Milano e la sua area metropolitana, per molteplici e conosciute condizioni,
proprio per questo, non devono farsi relegare in un ruolo gregario, ma
possono e devono concorrere a trovare delle possibili soluzioni, partendo
dalle leve su cui possono fare autonomamente forza e facendo pesare a
livello nazionale tutto il proprio peso specifico, in attesa che la
politica nel suo complesso ritrovi senso e direzione di marcia.
È questo il senso dell’iniziativa cultural-politica sintetizzata in un
documento che è stato distribuito in occasione di una recente serata al
Circolo De Amicis e che ha tra i suoi primi firmatari: Piervito Antoniazzi,
Felice Besostri, Francesco Bizzotto, Massimo Cingolani, Giovanni Cominelli,
Alessandro Dalai, Franco D’Alfonso, Emilio Genovesi, Mattia Granata,
Cristina Jucker, Ilaria Li Vigni, Luciano Pilotti, Davide Rampello, Stefano
Rolando, Ennio Rota, Marco Vitale.

● **DATI DI PARTENZA**
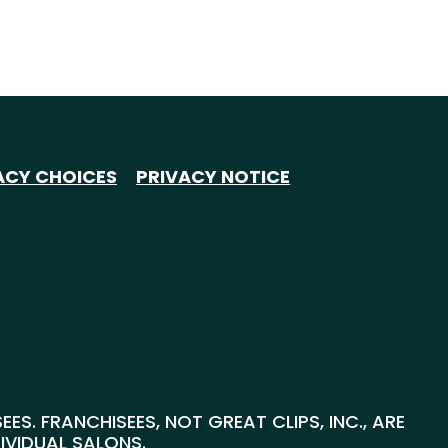
ACY CHOICES
PRIVACY NOTICE
S. FRANCHISEES, NOT GREAT CLIPS, INC., ARE
DIVIDUAL SALONS.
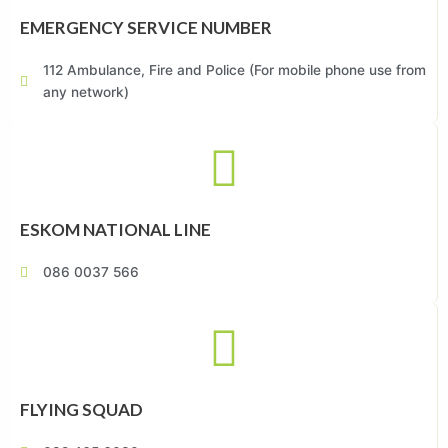
EMERGENCY SERVICE NUMBER
112 Ambulance, Fire and Police (For mobile phone use from
any network)
ESKOM NATIONAL LINE
086 0037 566
FLYING SQUAD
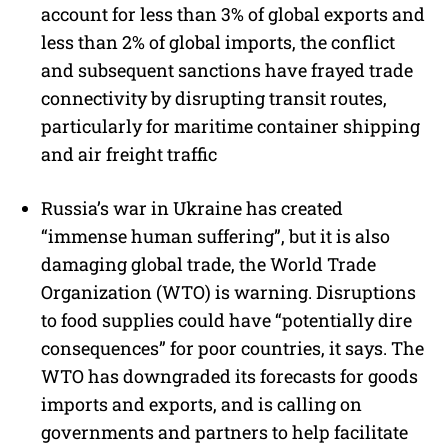
account for less than 3% of global exports and
less than 2% of global imports, the conflict
and subsequent sanctions have frayed trade
connectivity by disrupting transit routes,
particularly for maritime container shipping
and air freight traffic
Russia’s war in Ukraine has created
“immense human suffering”, but it is also
damaging global trade, the World Trade
Organization (WTO) is warning. Disruptions
to food supplies could have “potentially dire
consequences” for poor countries, it says. The
WTO has downgraded its forecasts for goods
imports and exports, and is calling on
governments and partners to help facilitate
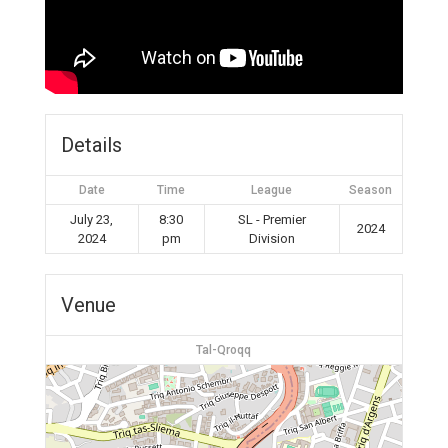
Details
Date
Time
League
Season
July 23,
8:30
SL - Premier
2024
2024
pm
Division
Venue
Tal-Qroqq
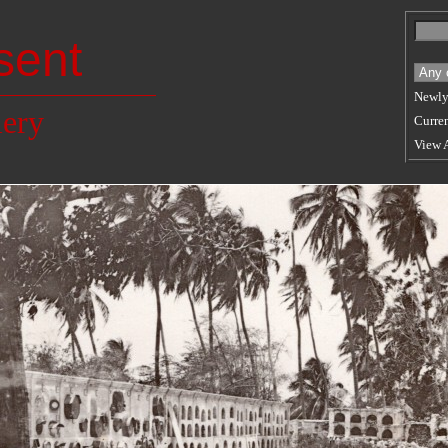
sent
Newly
lery
Curren
View 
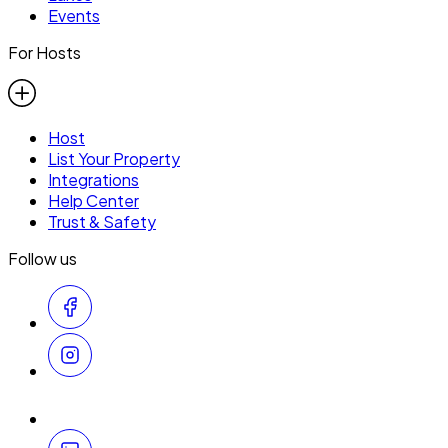
Events
For Hosts
Host
List Your Property
Integrations
Help Center
Trust & Safety
Follow us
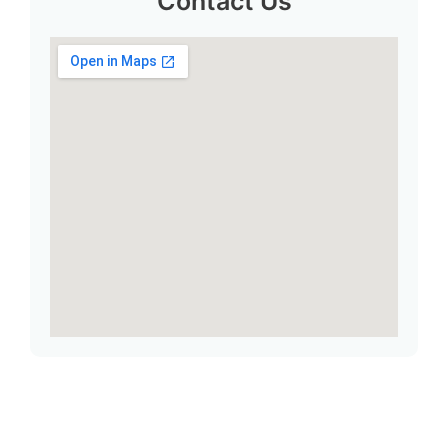
Contact Us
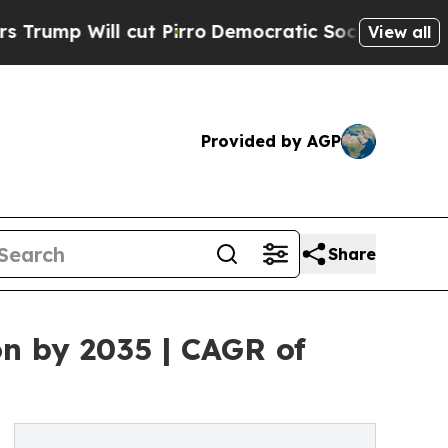
cut Pirro
Democratic Socialists of America Prop
View all
Provided by AGP
Share
on by 2035 | CAGR of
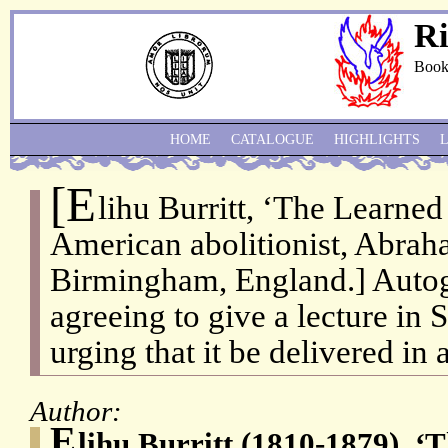
Ri
Book
HOME
CATALOGUE
HIGHLIGHTS
[E
lihu Burritt, ‘The Learned
American abolitionist, Abrah
Birmingham, England.] Autog
agreeing to give a lecture in
urging that it be delivered in 
Author:
E
lihu Burritt (1810-1879), ‘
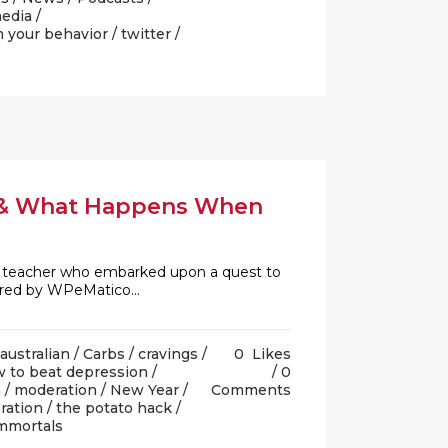
media
/
m your behavior
/
twitter
/
n & What Happens When
.E. teacher who embarked upon a quest to
ered by WPeMatico...
australian
/
Carbs
/
cravings
/
0
Likes
 to beat depression
/
0
h
/
moderation
/
New Year
/
Comments
ration
/
the potato hack
/
immortals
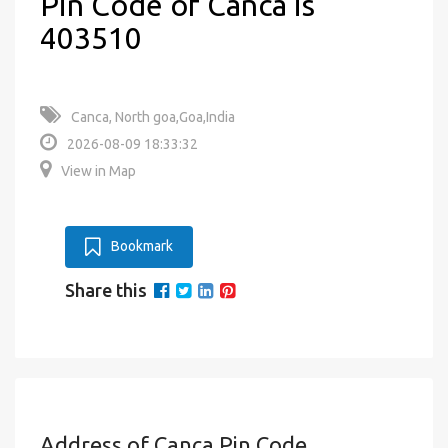
Pin Code of Canca is
403510
Canca, North goa,Goa,India
2026-08-09 18:33:32
View in Map
Bookmark
Share this
Address of Canca Pin Code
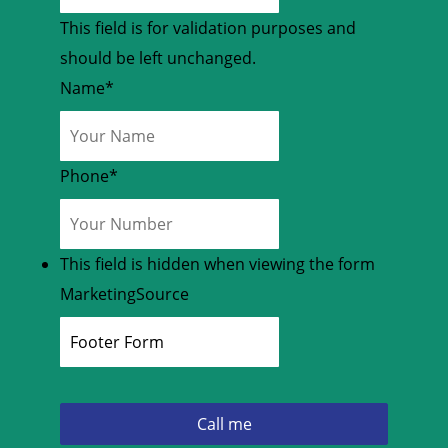
This field is for validation purposes and
should be left unchanged.
Name
*
Phone
*
This field is hidden when viewing the form
MarketingSource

● **CONSEGNA ESERCIZIO**
Indica, per favore, dove è stato distribuito il documento di cui parla il testo fornito.

● **RISPOSTA**
Al Circolo De Amicis, in occasione di una recente serata.